Williams argues that counsel's actions prevented him from litigating certain ineffective assistance of counsel claims in his state post-conviction proceedings. However, a habeas petitioner does not have a general constitutional right to state collateral review and errors in a state post-conviction review proceeding are not addressable through federal habeas corpus. See Cooper v. Neven, 641 F.3d 322, 331-32 (9th Cir. 2011); Franzen v. Brinkman, 877 F.2d 26, 26 (9th Cir.1989) (per curiam) ("[A] petition alleging errors in the state post-conviction review process is not addressable through habeas corpus proceedings."). Thus, Williams is not entitled to habeas relief based on Ground Three(c).


For the reasons set forth above, Williams's petition for habeas relief is denied.

Certificate of Appealability

This is a final order adverse to the petitioner. As such, Rule 11 of the Rules Governing Section 2254 Cases requires this court to issue or deny a certificate of appealability (COA). Accordingly, the court has sua sponte evaluated the claims within the petition for suitability for the issuance of a COA. See 28 U.S.C. § 2253(c); Turner v. Calderon, 281 F.3d 851, 864-65 (9th Cir. 2002).

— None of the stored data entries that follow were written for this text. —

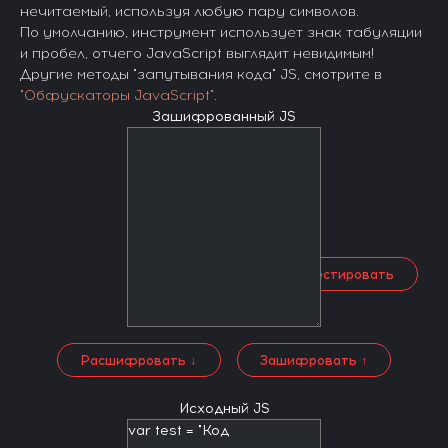
нечитаемый, используя любую пару символов.
По умолчанию, инструмент использует знак табуляции
и пробел, отчего JavaScript выглядит невидимым!
Другие методы "запутывания кода" JS, смотрите в
"Обфускаторы JavaScript"
.
Зашифрованный JS
← Протестировать
Расшифровать ↓
Зашифровать ↑
Исходный JS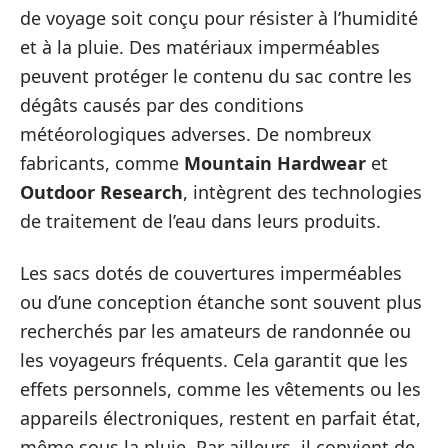
de voyage soit conçu pour résister à l’humidité
et à la pluie. Des matériaux imperméables
peuvent protéger le contenu du sac contre les
dégâts causés par des conditions
météorologiques adverses. De nombreux
fabricants, comme
Mountain Hardwear
et
Outdoor Research
, intègrent des technologies
de traitement de l’eau dans leurs produits.
Les sacs dotés de couvertures imperméables
ou d’une conception étanche sont souvent plus
recherchés par les amateurs de randonnée ou
les voyageurs fréquents. Cela garantit que les
effets personnels, comme les vêtements ou les
appareils électroniques, restent en parfait état,
même sous la pluie. Par ailleurs, il convient de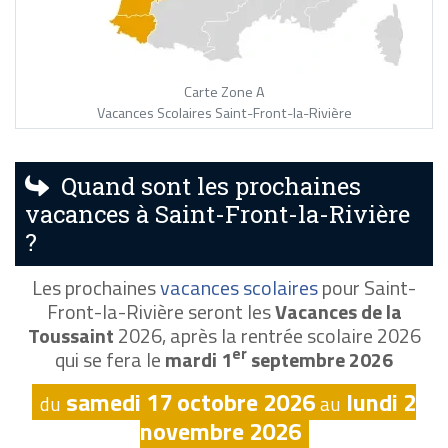
Carte Zone A
Vacances Scolaires Saint-Front-la-Rivière
Quand sont les prochaines
vacances à Saint-Front-la-Rivière
?
Les prochaines
vacances scolaires
pour Saint-
Front-la-Rivière seront les
Vacances de la
Toussaint
2026, après la rentrée scolaire 2026
er
qui se fera le
mardi 1
septembre 2026
samedi 17 octobre 2026
lundi 2
du
au
novembre 2026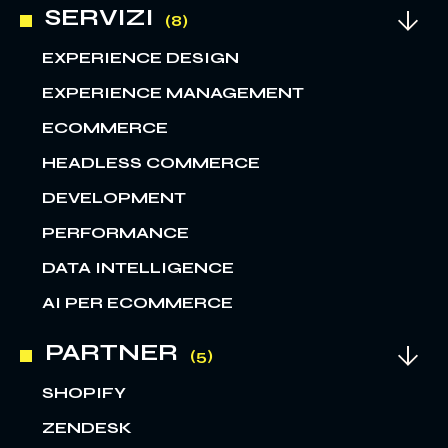
SERVIZI
EXPERIENCE DESIGN
EXPERIENCE MANAGEMENT
ECOMMERCE
HEADLESS COMMERCE
DEVELOPMENT
PERFORMANCE
DATA INTELLIGENCE
AI PER ECOMMERCE
PARTNER
SHOPIFY
ZENDESK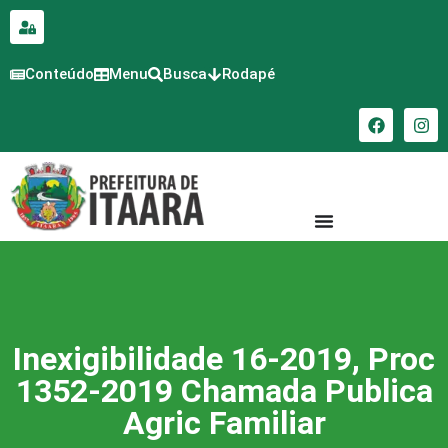
para o
conteúdo
Conteúdo
Menu
Busca
Rodapé
Inexigibilidade 16-2019, Proc
1352-2019 Chamada Publica
Agric Familiar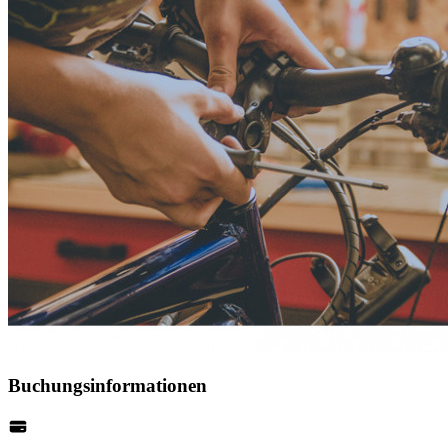
Buchungsinformationen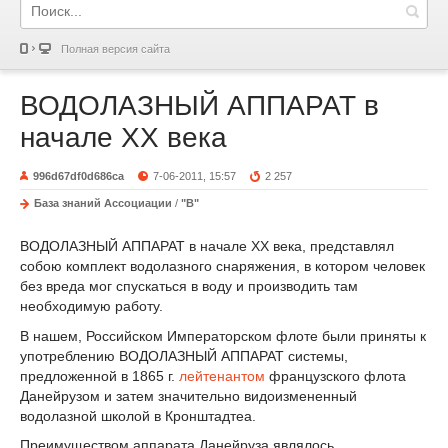
Полная версия сайта
ВОДОЛАЗНЫЙ АППАРАТ в
начале XX века
996d67df0d686ca
7-06-2011, 15:57
2 257
База знаний Ассоциации
/
"В"
ВОДОЛАЗНЫЙ АППАРАТ в начале XX века, представлял
собою комплект водолазного снаряжения, в котором человек
без вреда мог спускаться в воду и производить там
необходимую работу.
В нашем, Российском Императорском флоте были приняты к
употреблению ВОДОЛАЗНЫЙ АППАРАТ системы,
предложенной в 1865 г.
лейтенантом
французского флота
Данейрузом и затем значительно видоизмененный
водолазной школой в Кронштадтеа.
Преимуществом аппарата Данейруза являлось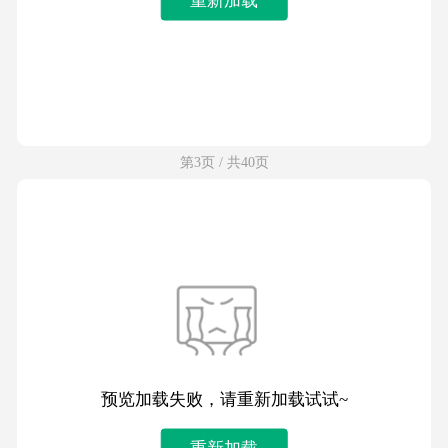
第3页 / 共40页
预览加载失败，请重新加载试试~
重新加载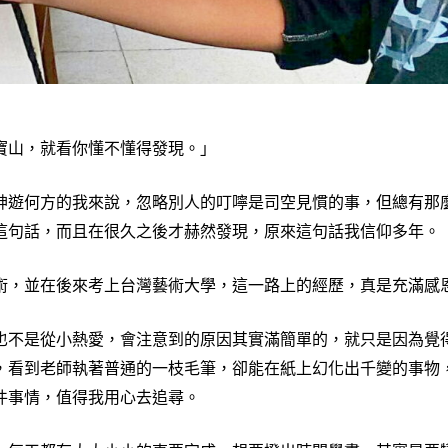
山，就看你懂不懂得發現。」
遊何方的我來說，忽略別人的叮嚀是司空見慣的事，但總有那麼
這句話，而且在很久之後才赫然發現，原來這句話我信仰多年。
，並在後來考上台灣藝術大學，這一路上的經歷，真是充滿感
不是從小熱愛，會注意到的原因其實滿簡單的，就只是因為覺得
，看到老師執著普通的一枝毛筆，卻能在紙上幻化出千變的事物
件事情，值得我用心去追尋。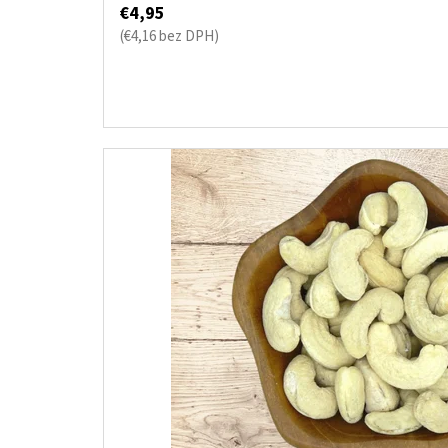
€4,95
(€4,16 bez DPH)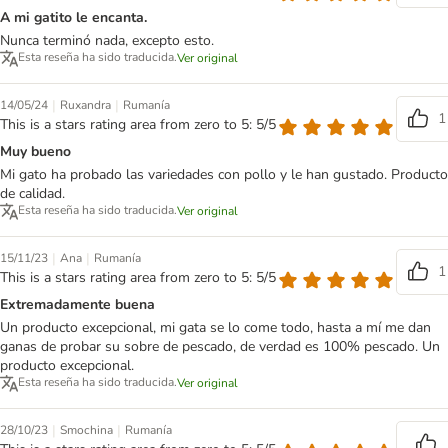
A mi gatito le encanta.
Nunca terminó nada, excepto esto.
Esta reseña ha sido traducida.
Ver original
|
|
14/05/24
Ruxandra
Rumanía
1
This is a stars rating area from zero to 5: 5/5
Muy bueno
Mi gato ha probado las variedades con pollo y le han gustado. Producto
de calidad.
Esta reseña ha sido traducida.
Ver original
|
|
15/11/23
Ana
Rumanía
1
This is a stars rating area from zero to 5: 5/5
Extremadamente buena
Un producto excepcional, mi gata se lo come todo, hasta a mí me dan
ganas de probar su sobre de pescado, de verdad es 100% pescado. Un
producto excepcional.
Esta reseña ha sido traducida.
Ver original
|
|
28/10/23
Smochina
Rumanía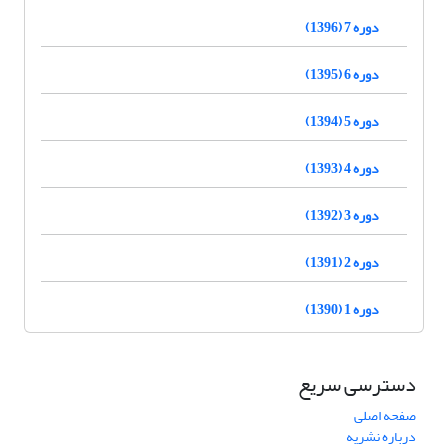
دوره 7 (1396)
دوره 6 (1395)
دوره 5 (1394)
دوره 4 (1393)
دوره 3 (1392)
دوره 2 (1391)
دوره 1 (1390)
دسترسی سریع
صفحه اصلی
درباره نشریه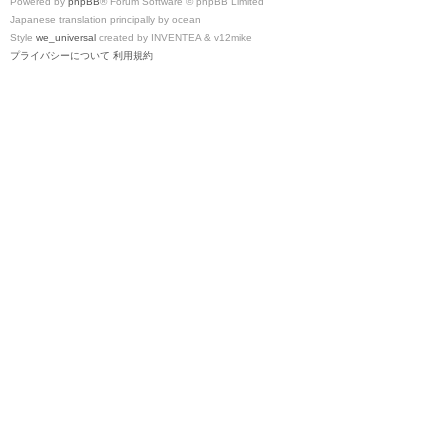
Powered by
phpBB
® Forum Software © phpBB Limited
Japanese translation principally by ocean
Style
we_universal
created by INVENTEA & v12mike
プライバシーについて
利用規約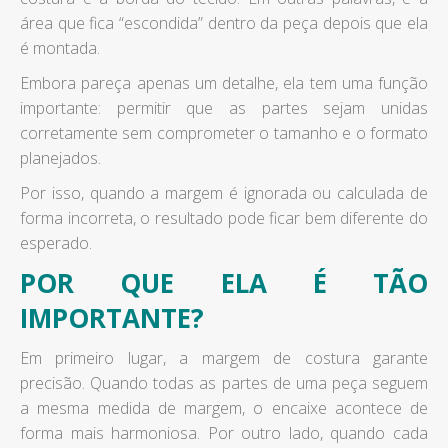
área que fica “escondida” dentro da peça depois que ela
é montada.
Embora pareça apenas um detalhe, ela tem uma função
importante: permitir que as partes sejam unidas
corretamente sem comprometer o tamanho e o formato
planejados.
Por isso, quando a margem é ignorada ou calculada de
forma incorreta, o resultado pode ficar bem diferente do
esperado.
POR QUE ELA É TÃO
IMPORTANTE?
Em primeiro lugar, a margem de costura garante
precisão. Quando todas as partes de uma peça seguem
a mesma medida de margem, o encaixe acontece de
forma mais harmoniosa. Por outro lado, quando cada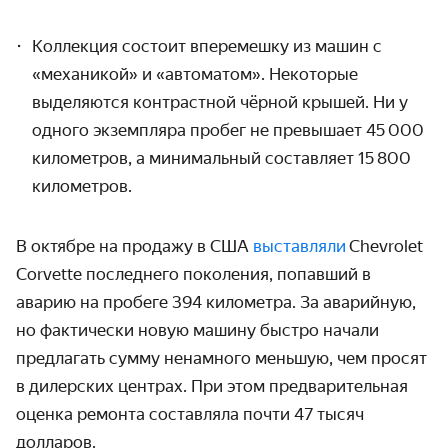
Коллекция состоит вперемешку из машин с
«механикой» и «автоматом». Некоторые
выделяются контрастной чёрной крышей. Ни у
одного экземпляра пробег не превышает 45 000
километров, а минимальный составляет 15 800
километров.
В октябре на продажу в США
выставляли
Chevrolet
Corvette последнего поколения, попавший в
аварию на пробеге 394 километра. За аварийную,
но фактически новую машину быстро начали
предлагать сумму ненамного меньшую, чем просят
в дилерских центрах. При этом предварительная
оценка ремонта составляла почти 47 тысяч
долларов.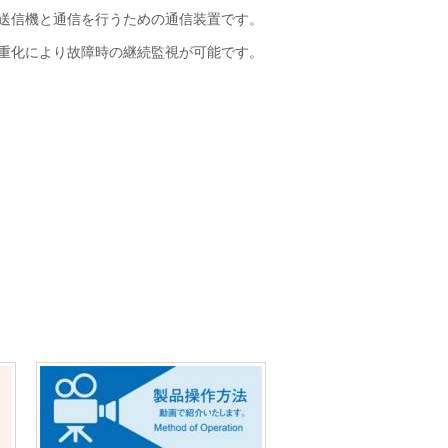
送信機と通信を行うための通信装置です。
重化により故障時の継続監視が可能です。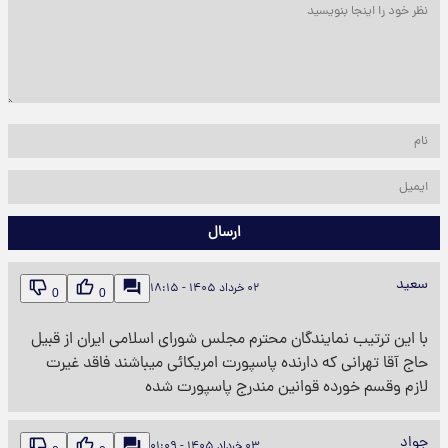
ارسال
سعید
۰۲ خرداد ۱۴۰۵ - ۱۸:۱۵
0
0
با این ترتیب نمایندگان محترم مجلس شورای اسلامی ایران از قبیل
حاج آقا تهرانی که دارنده پاسپورت امریکائی میباشند فاقد غیرت
لازم وقسم خورده قوانین مندرج پاسپورت شده
جواد
۰۳ خرداد ۱۴۰۵ - ۰۱:۰۹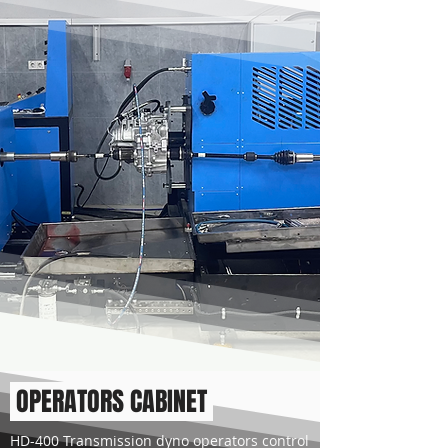
OPERATORS CABINET
HD-400 Transmission dyno operators control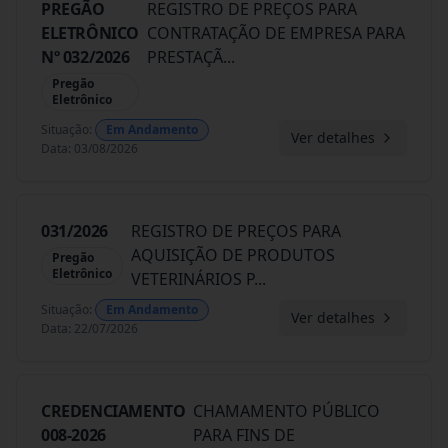
PREGÃO
REGISTRO DE PREÇOS PARA
ELETRÔNICO
CONTRATAÇÃO DE EMPRESA PARA
Nº 032/2026
PRESTAÇÃ
...
Pregão
Eletrônico
Situação
:
Em Andamento
Ver detalhes
Data
:
03/08/2026
031/2026
REGISTRO DE PREÇOS PARA
AQUISIÇÃO DE PRODUTOS
Pregão
Eletrônico
VETERINÁRIOS P
...
Situação
:
Em Andamento
Ver detalhes
Data
:
22/07/2026
CREDENCIAMENTO
CHAMAMENTO PÚBLICO
008-2026
PARA FINS DE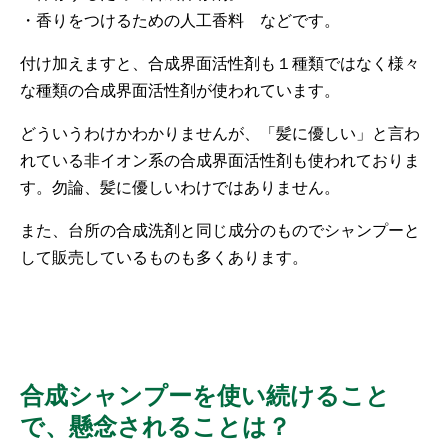
・香りをつけるための人工香料 などです。
付け加えますと、合成界面活性剤も１種類ではなく様々
な種類の合成界面活性剤が使われています。
どういうわけかわかりませんが、「髪に優しい」と言わ
れている非イオン系の合成界面活性剤も使われておりま
す。勿論、髪に優しいわけではありません。
また、台所の合成洗剤と同じ成分のものでシャンプーと
して販売しているものも多くあります。
合成シャンプーを使い続けること
で、懸念されることは？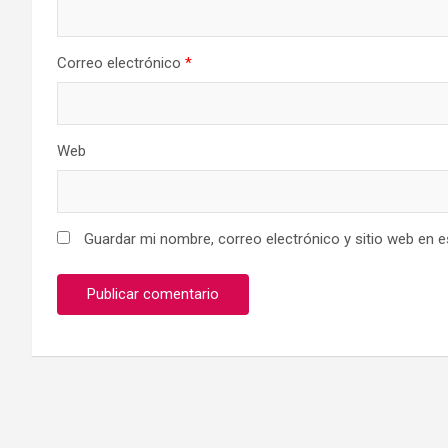
Correo electrónico
*
Web
Guardar mi nombre, correo electrónico y sitio web en 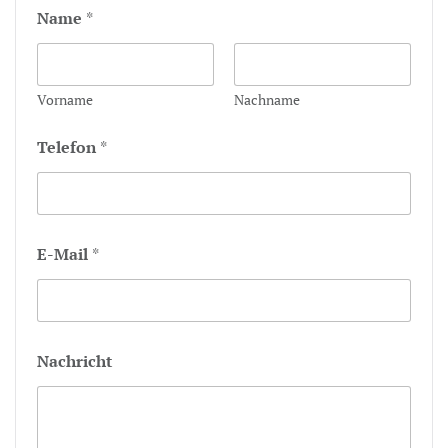
Name
*
Vorname
Nachname
Telefon
*
E-Mail
*
Nachricht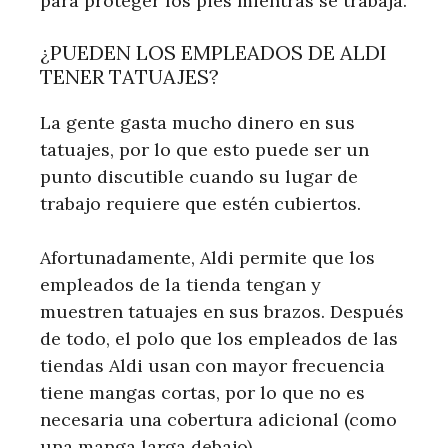
para proteger los pies mientras se trabaja.
¿PUEDEN LOS EMPLEADOS DE ALDI
TENER TATUAJES?
La gente gasta mucho dinero en sus
tatuajes, por lo que esto puede ser un
punto discutible cuando su lugar de
trabajo requiere que estén cubiertos.
Afortunadamente, Aldi permite que los
empleados de la tienda tengan y
muestren tatuajes en sus brazos. Después
de todo, el polo que los empleados de las
tiendas Aldi usan con mayor frecuencia
tiene mangas cortas, por lo que no es
necesaria una cobertura adicional (como
una manga larga debajo).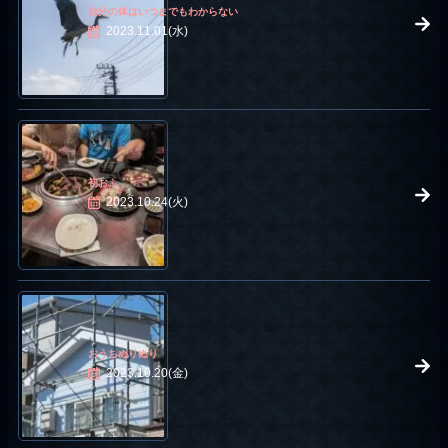
自分の体はいつまでもわからない
2023.11.01(水)
初おふ
2023.10.24(火)
おうちぬりぬり
2023.10.20(金)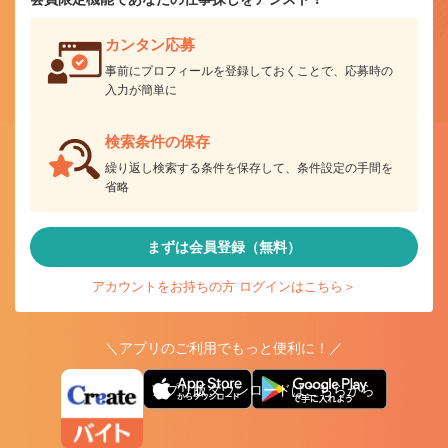
カンタン応募
事前にプロフィールを登録しておくことで、応募時の
入力が簡単に
検索条件の保存
繰り返し検索する条件を保存して、条件設定の手間を
省略
まずは会員登録（無料）
アカウントをお持ちの方 ログインはこちら＞
＼アプリのご利用でもっと便利に！／
アプリ版ダウンロードはこちらから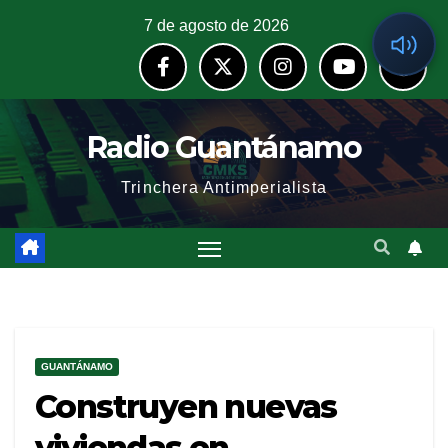
7 de agosto de 2026
Radio Guantánamo
Trinchera Antimperialista
GUANTÁNAMO
Construyen nuevas
viviendas en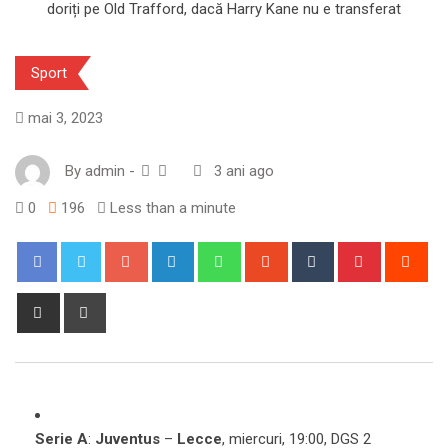
Sport
mai 3, 2023
By
admin
-
3 ani ago
0
196
Less than a minute
Google+
LinkedIn
Whatsapp
StumbleUpon
Tumblr
Pinterest
Red
Share
Print
via
Email
Serie A
:
Juventus
–
Lecce
, miercuri, 19:00, DGS 2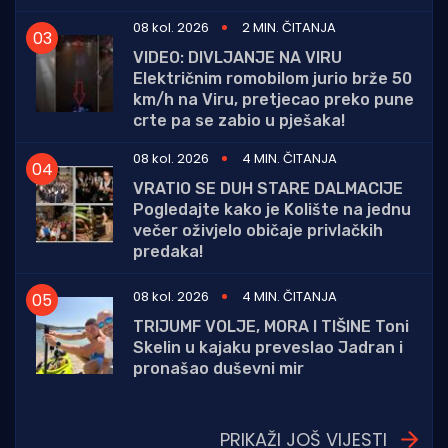
08 kol. 2026
2 MIN. ČITANJA
VIDEO: DIVLJANJE NA VIRU
Električnim romobilom jurio brže 50
km/h na Viru, pretjecao preko pune
crte pa se zabio u pješaka!
08 kol. 2026
4 MIN. ČITANJA
VRATIO SE DUH STARE DALMACIJE
Pogledajte kako je Kolište na jednu
večer oživjelo običaje privlačkih
predaka!
08 kol. 2026
4 MIN. ČITANJA
TRIJUMF VOLJE, MORA I TIŠINE Toni
Skelin u kajaku preveslao Jadran i
pronašao duševni mir
PRIKAŽI JOŠ VIJESTI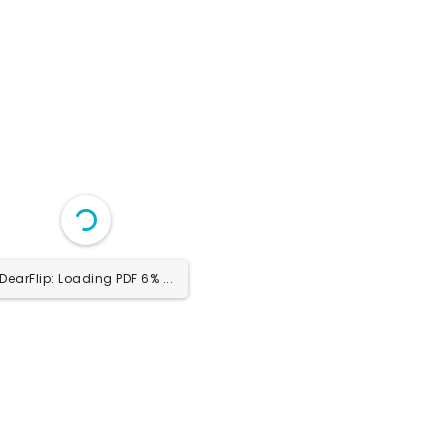
DearFlip: Loading PDF 9% ...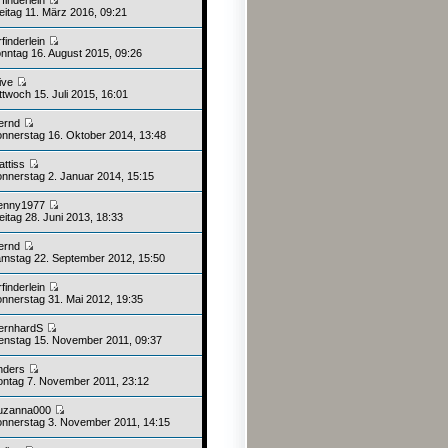
eitag 11. März 2016, 09:21
rfinderlein
nntag 16. August 2015, 09:26
live
twoch 15. Juli 2015, 16:01
ernd
nnerstag 16. Oktober 2014, 13:48
attiss
nnerstag 2. Januar 2014, 15:15
enny1977
itag 28. Juni 2013, 18:33
ernd
mstag 22. September 2012, 15:50
rfinderlein
nnerstag 31. Mai 2012, 19:35
ernhardS
enstag 15. November 2011, 09:37
nders
ntag 7. November 2011, 23:12
uzanna000
nnerstag 3. November 2011, 14:15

Pursuant to 28 U.S.C. § 2253(c)(2), a COA may issue only when the petitioner "has made a substantial showing of the denial of a constitutional right." With respect to claims rejected on the merits, a petitioner "must demonstrate that reasonable jurists would find the district court's assessment of the constitutional claims debatable or wrong." Slack v. McDaniel, 529 U.S. 473, 484 (2000) (citing Barefoot v. Estelle, 463 U.S. 880, 893 & n.4 (1983)). For procedural rulings, a COA will issue only if reasonable jurists could debate (1) whether the petition states a valid claim of the denial of a constitutional right and (2) whether the court's procedural ruling was correct. Id.

Having reviewed its determinations and rulings in adjudicating Williams's petition, the court finds that none of those rulings meets the Slack standard. The court therefore declines to issue a certificate of appealability for its resolution of any procedural issues or any of Williams's habeas claims.

IT IS THEREFORE ORDERED that petitioner's second amended petition for writ of habeas corpus (ECF No. 36) is DENIED. The Clerk shall enter judgment accordingly.